McCain plans Monday to give the commencement address at the U.S. Merchant Marine Academy in New York, where campaign spokesman Kevin McLaughlin reports he will “administer the oath to midshipmen going on active duty in the U.S. Navy and shake each graduate’s hand.” Afterward, McCain travels to Boston for a media availability and another fund raiser. More fund-raising events are planned throughout the rest of the week: Tuesday and Wednesday in Florida, Thursday in St. Paul, Minn., and Friday back in New York.
In a front page story Monday, the New York Times’ David Kirkpatrick and Michael Cooper report on McCain’s struggles to attract campaign contributions and catch up with his opponents. The authors say McCain has alienated military companies and lobbyists, and cite a statistic, reached by the nonpartisan Center for Responsive Politics, that “Mr. McCain’s campaign filings show just $61,000 from the military industry in the first quarter — less than half as much as the long-shot campaign of Democratic Sen. Christopher J. Dodd of Connecticut.”
The latest polling numbers showed McCain coming in a close third among Republican candidates. The Gallup/USA Today poll conducted June 11-14 had McCain getting 18 percent of the Republican vote, just behind senator-turned-actor Fred Thompson at 19 percent. Former New York City Mayor Rudy Giuliani came in on top again with 28 percent.
The fight over earmarks in the House of Representatives last week spilled over to the Senate side when McCain criticized Democratic presidential nominee Sen. Hillary Clinton, D-N.Y., for her additions in the 2008 defense authorization bill. The Hill’s Roxana Tiron and Ilan Wurman noted that Clinton “has secured more earmarks [in the bill] than any other Democrat except for panel Chairman Sen. Carl Levin, D-Mich.” Speaking on the Senate floor, McCain said, “We can’t do this earmarking and pork-barreling if we ever are going to be careful and serious stewards of the taxpayer’s dollars.”
The official John McCain campaign blog adds: “Is that how the Clinton campaign spins voting against the funding for our troops actively engaged in combat in Iraq and Afghanistan but then trying to sneak in nearly $150 million in unwanted projects to help the big defense contractors in her home state?! Are these the priorities we should expect from the next Clinton presidency?”
In a June 17 appearance on ABC’s “This Week,” Sen. Lindsey Graham, R-S.C., was asked whether McCain’s support of comprehensive immigration reform would cost him South Carolina.
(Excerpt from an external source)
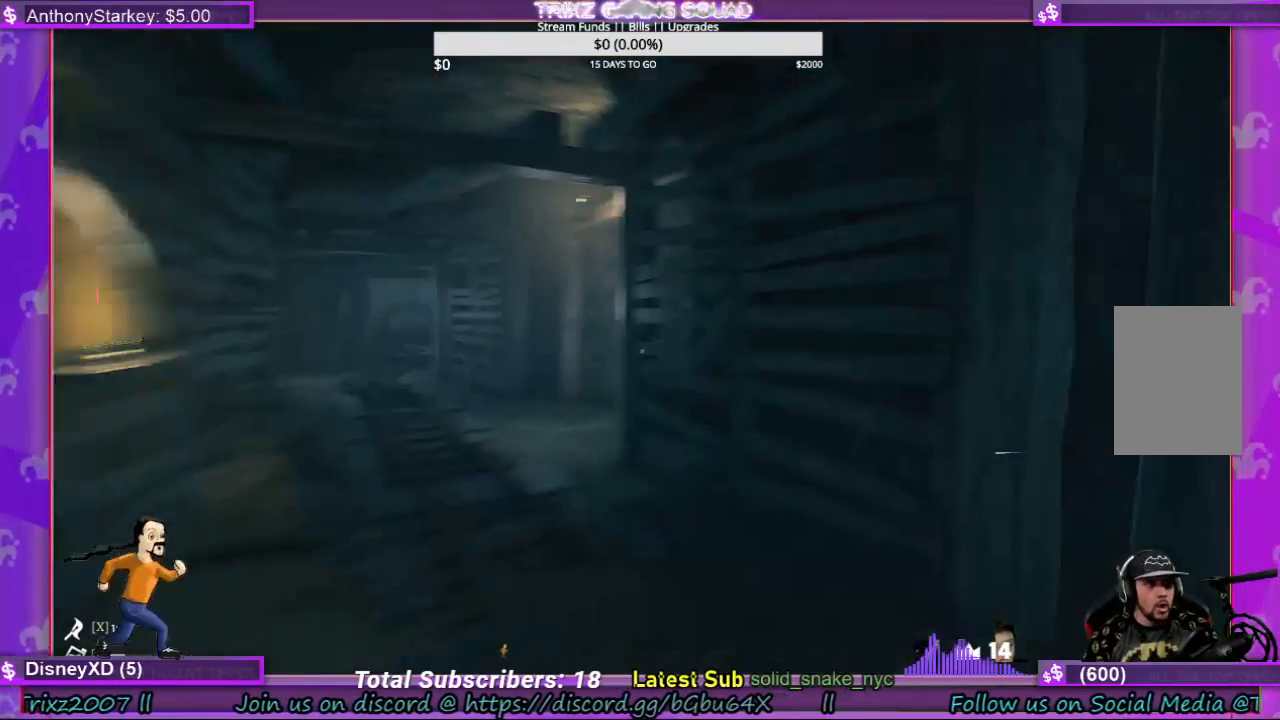
{"keys": ["shift", "w"], "mouse": [], "events": [[67, "d", "up"]]}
Graham, who along with McCain supports the compromise immigration bill that stalled in the Senate, responded, “I don’t believe that’s true in South Carolina. I think what will cost John more than anything else is not to be John McCain. … John is telling the Republican party, ‘If you want to win in ‘08, you can’t win with 22 percent of the Hispanic vote.’ How are we going to be a viable party if we leave this issue unresolved?”
McCain plans to travel to Columbia, S.C. for fund-raising events June 25.
And Rich Shapiro of the New York Daily News gives a sneak peek at Cindy McCain’s interview in the July issue of Harper’s Bazaar. She spoke of her addiction to painkillers after having back surgery in 1989, which she called “the darkest period of my life,” her series of difficult miscarriages, and life with her husband. John McCain also is quoted in the article: “Am I hard to live with? God, yes.”